Differences in the global gene expression profiles of human mature MII oocytes and cumulus granulosa samples. (A) Unsupervised hierarchical clustering the 10,000 genes with the highest variation coefficient. The dendrogram shows that their expression profiles cluster cumulus granulosa cell and MII oocyte samples (n = 10/each group) in two distinct groups. The 10 oocytes used for RNA-seq were obtained from nine 25- to 35-year-old patients. (B) Scatter plot showing the distribution of gene expression fold changes. The Pearson correlation coefficient (r) value is shown in the plot. Gene expression data were normalized as Reads Per Kilobase Million (RPKM). (C) Number of upregulated protein-coding genes and lncRNAs in MII oocyte and cumulus granulosa samples. SAM analysis identified 2,422 protein-coding genes that are upregulated in MII oocytes and 9,045 protein-coding genes that are upregulated in cumulus granulosa samples. Of these, 270 and 2,193 coding genes showed a fold change ≥100 in MII oocytes and cumulus granulosa cells, respectively. Moreover, 2,021 and 6,236 lncRNAs were upregulated in MII oocytes and in cumulus granulosa samples, respectively. Of these, 149 and 470 lncRNAs showed a fold change ≥100 in MII oocytes and cumulus granulosa cells, respectively. (D) Analysis of significantly represented Gene Ontology (GO) terms. Results were generated by IPA of differentially expressed genes. The heat map colors correspond to the relative expression of genes represented in the subgroups of the major annotations terms. For instance, most ‘cell cycle’ genes were upregulated in MII oocytes, whereas most ‘cell-to-cell signaling, cellular movement’ genes were upregulated in cumulus granulosa cells. Orange, upregulated genes; blue, downregulated gene expression.

Differential lncRNA expression in MII oocytes and cumulus granulosa cells

We then focused on lncRNA expression in MII oocyte and cumulus granulosa samples. We identified 8,257 differentially expressed lncRNAs with a fold change (FC) >2. Hierarchical clustering and principal component analysis (PCA) based on these differentially expressed lncRNAs separated perfectly the MII oocyte and somatic cell compartments of ovarian follicles (Fig. 2A,B). The classification of these differentially expressed lncRNAs in different subgroups according to their position relative to protein-coding genes revealed a greater proportion of intergenic lncRNAs (42% of all upregulated lncRNAs) in MII oocytes, and of antisense lncRNAs (39% of all upregulated lncRNAs) in cumulus granulosa cells (Fig. 2C).
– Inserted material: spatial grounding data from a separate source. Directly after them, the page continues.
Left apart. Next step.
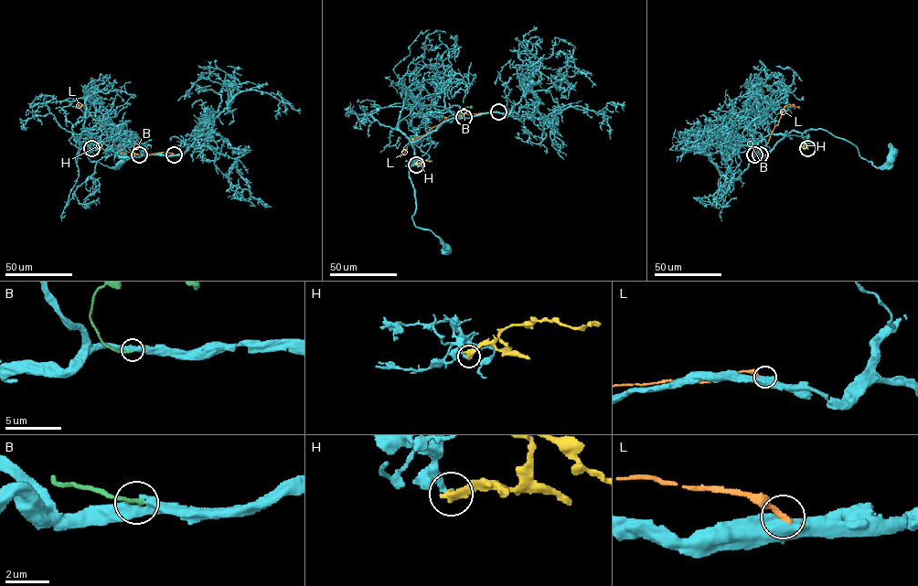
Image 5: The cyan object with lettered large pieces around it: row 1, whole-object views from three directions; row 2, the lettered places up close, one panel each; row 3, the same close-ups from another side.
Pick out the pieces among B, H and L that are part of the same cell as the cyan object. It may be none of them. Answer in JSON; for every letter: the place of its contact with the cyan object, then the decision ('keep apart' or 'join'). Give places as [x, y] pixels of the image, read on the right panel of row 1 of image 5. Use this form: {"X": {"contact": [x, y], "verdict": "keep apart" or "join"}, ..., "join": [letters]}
{"B": {"contact": [760, 154], "verdict": "keep apart"}, "H": {"contact": [807, 148], "verdict": "keep apart"}, "L": {"contact": [754, 154], "verdict": "keep apart"}, "join": []}

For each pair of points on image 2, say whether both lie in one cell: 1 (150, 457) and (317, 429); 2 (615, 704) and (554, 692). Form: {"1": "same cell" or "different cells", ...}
{"1": "different cells", "2": "different cells"}

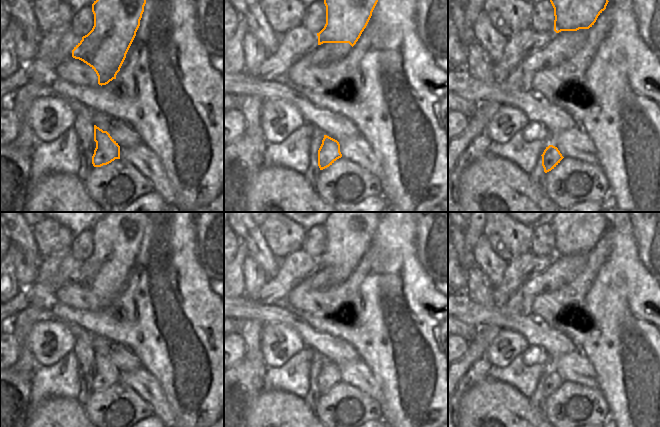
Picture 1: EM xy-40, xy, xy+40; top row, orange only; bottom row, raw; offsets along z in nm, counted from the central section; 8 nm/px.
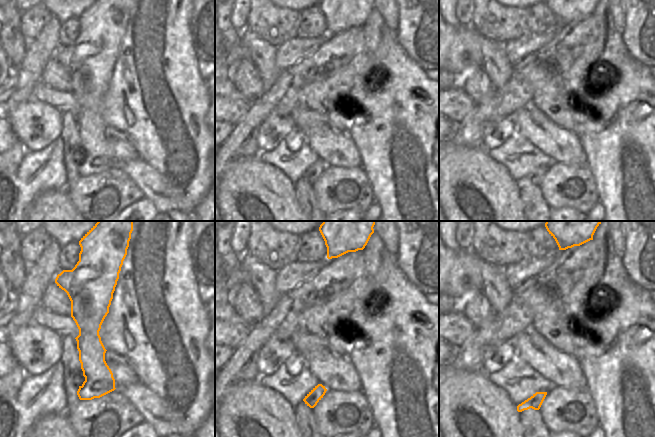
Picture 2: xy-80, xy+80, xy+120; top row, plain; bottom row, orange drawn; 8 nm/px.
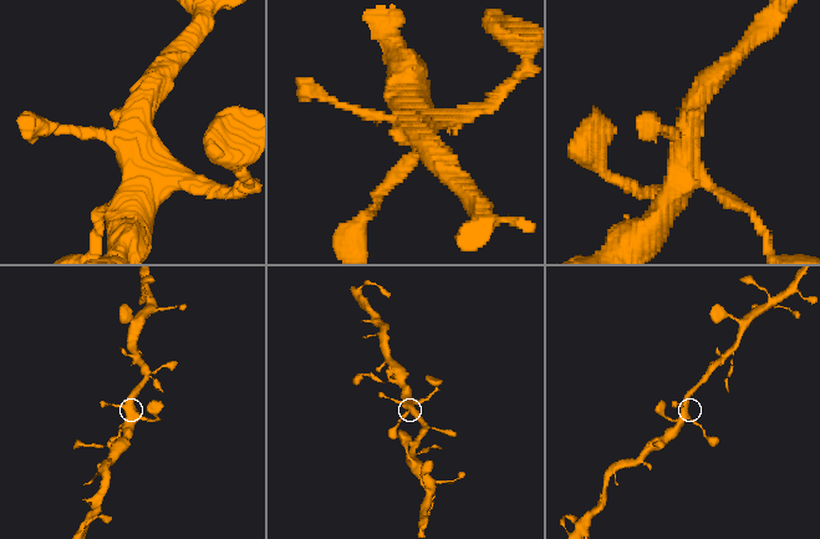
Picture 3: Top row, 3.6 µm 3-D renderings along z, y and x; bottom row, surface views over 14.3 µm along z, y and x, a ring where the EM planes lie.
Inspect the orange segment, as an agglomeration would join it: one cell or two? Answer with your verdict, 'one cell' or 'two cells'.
one cell

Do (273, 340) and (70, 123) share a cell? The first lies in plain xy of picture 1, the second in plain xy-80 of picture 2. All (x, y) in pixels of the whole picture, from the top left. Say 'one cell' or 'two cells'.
two cells

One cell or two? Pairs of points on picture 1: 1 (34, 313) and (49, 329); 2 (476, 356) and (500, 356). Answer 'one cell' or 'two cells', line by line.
1: two cells
2: two cells

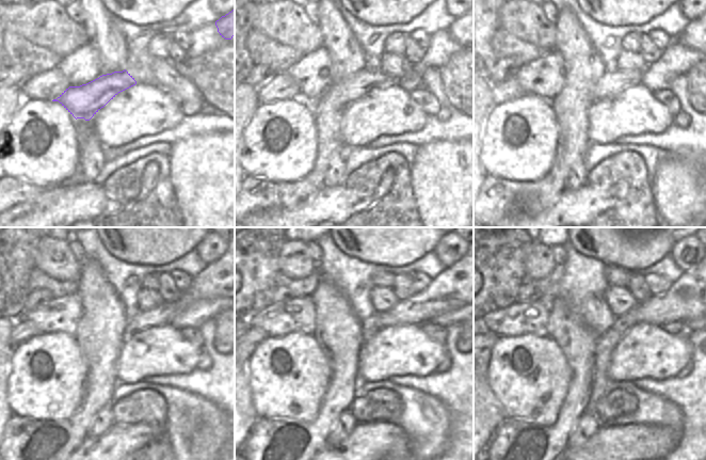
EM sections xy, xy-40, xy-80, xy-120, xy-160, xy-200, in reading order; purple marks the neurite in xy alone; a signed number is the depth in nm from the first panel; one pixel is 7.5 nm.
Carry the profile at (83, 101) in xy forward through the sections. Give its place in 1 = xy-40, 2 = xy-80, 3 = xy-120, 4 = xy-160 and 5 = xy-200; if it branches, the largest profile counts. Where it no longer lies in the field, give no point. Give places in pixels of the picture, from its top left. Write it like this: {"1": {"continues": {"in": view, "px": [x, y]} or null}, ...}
{"1": {"continues": {"in": "xy-40", "px": [340, 94]}}, "2": {"continues": {"in": "xy-80", "px": [611, 82]}}, "3": {"continues": {"in": "xy-120", "px": [212, 282]}}, "4": {"continues": {"in": "xy-160", "px": [451, 289]}}, "5": {"continues": {"in": "xy-200", "px": [690, 298]}}}

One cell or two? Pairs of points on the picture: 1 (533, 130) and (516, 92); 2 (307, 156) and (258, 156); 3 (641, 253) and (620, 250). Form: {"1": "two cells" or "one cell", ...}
{"1": "two cells", "2": "one cell", "3": "one cell"}

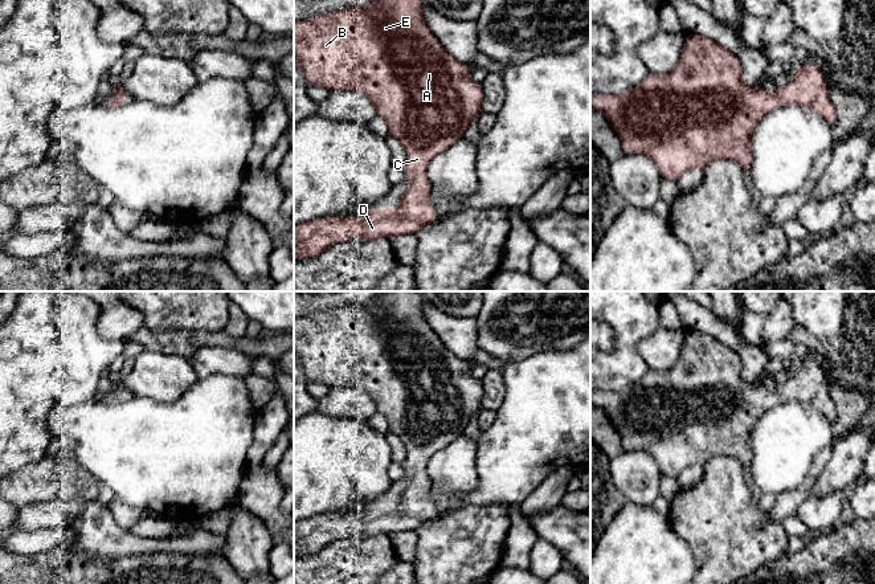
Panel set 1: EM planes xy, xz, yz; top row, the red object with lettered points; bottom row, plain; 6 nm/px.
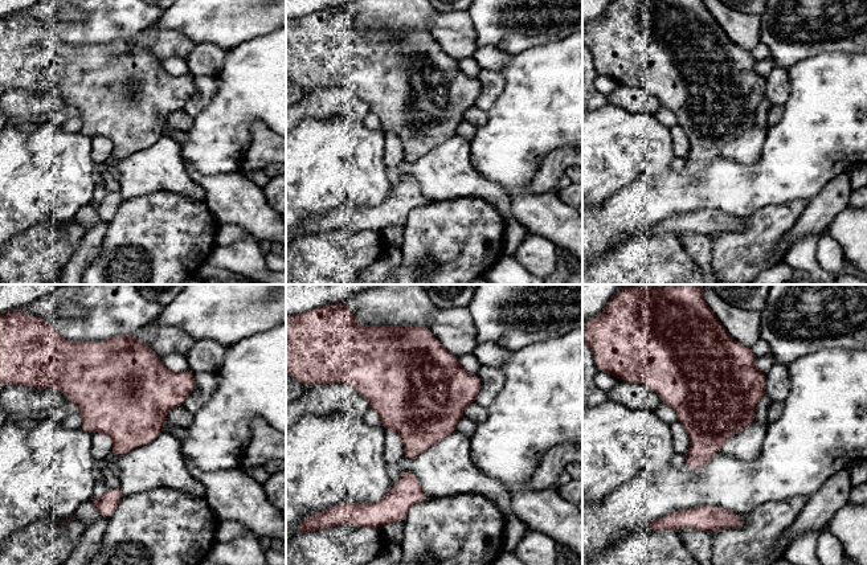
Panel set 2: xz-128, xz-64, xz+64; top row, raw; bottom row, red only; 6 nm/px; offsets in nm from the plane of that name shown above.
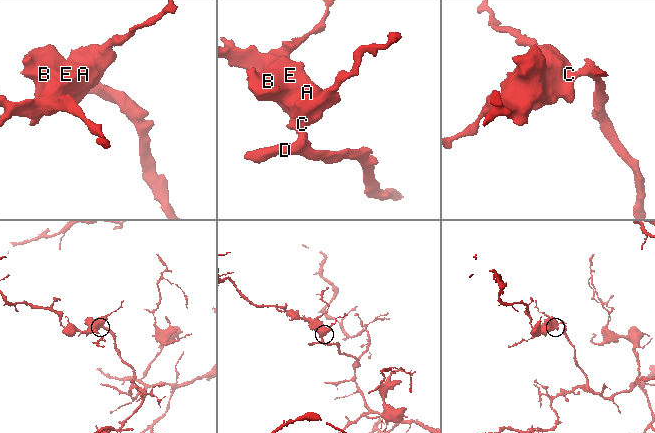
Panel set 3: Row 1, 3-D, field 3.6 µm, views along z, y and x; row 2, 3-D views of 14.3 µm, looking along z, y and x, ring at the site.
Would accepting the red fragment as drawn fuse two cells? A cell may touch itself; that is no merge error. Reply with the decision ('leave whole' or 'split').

Noteworthy, differentially expressed lncRNAs were widely distributed along all human chromosomes, including the sex chromosome (X) (Fig. 2D). The “MII oocyte lncRNA signature” included 2,021 lncRNAs (Supplementary Table S3), among which TUBB8P7 (FC = 71 259), OOSP1 (FC = 43 555), DPPA3P2 (FC = 24 554), C3orf56 (FC = 19 086), BCAR4 (FC = 14 488) and OOEP-AS1 (FC = 1 764) were the most significantly upregulated. The “CC lncRNA signature” included 6,236 lncRNAs (Supplementary Table S4), among which 48% displayed a FC >10 (up to 18 883). NEAT1 (FC = 18 883), XIST (FC = 9 253), TSIX (FC = 6 409), VIM-AS1 (FC = 6 248), MEG3 (FC = 5 217) and H19 (FC = 4 333) were the most significantly upregulated lncRNAs in cumulus granulosa samples. The expression levels of the lncRNAs that best represented MII oocytes and cumulus granulosa samples are shown in Fig. 2E.

Figure 2
figure 2

Characterization of lncRNAs that are upregulated in MII oocyte or cumulus granulosa samples. (A) Hierarchical clustering of lncRNAs that are differentially expressed in oocytes and cumulus granulosa samples. The color scale illustrates the relative expression level of lncRNAs in the different samples. Red, upregulated genes; gray, downregulated genes. (B) Two-dimensional scatter plots (PCA) representing the top 150 lncRNAs that are differentially expressed in MII oocytes and cumulus granulosa cells. Each dot represents a sample; red, MII oocytes; black, cumulus granulosa cells. Samples could be divided in two distinct groups (oocytes or somatic cells) based on their lncRNA expression profiles. (C) Pie charts representing lncRNA class distribution (intergenic, antisense, intronic, overlapping and pseudogenes) in MII oocyte and cumulus granulosa samples. (D) LncRNA distribution in human chromosomes. The x-axis indicates the different human chromosomes, and the y-axis indicates the number of differentially expressed lncRNAs transcribed from each chromosome. (E) Box-and-whisker plots comparing lncRNAs that are differently expressed (FDR ≤0.05) in MII oocyte (n = 10) and cumulus granulosa samples (n = 10) based on the SAM analysis of the RNA-seq data. O: Oocytes, C: Cumulus granulosa cells.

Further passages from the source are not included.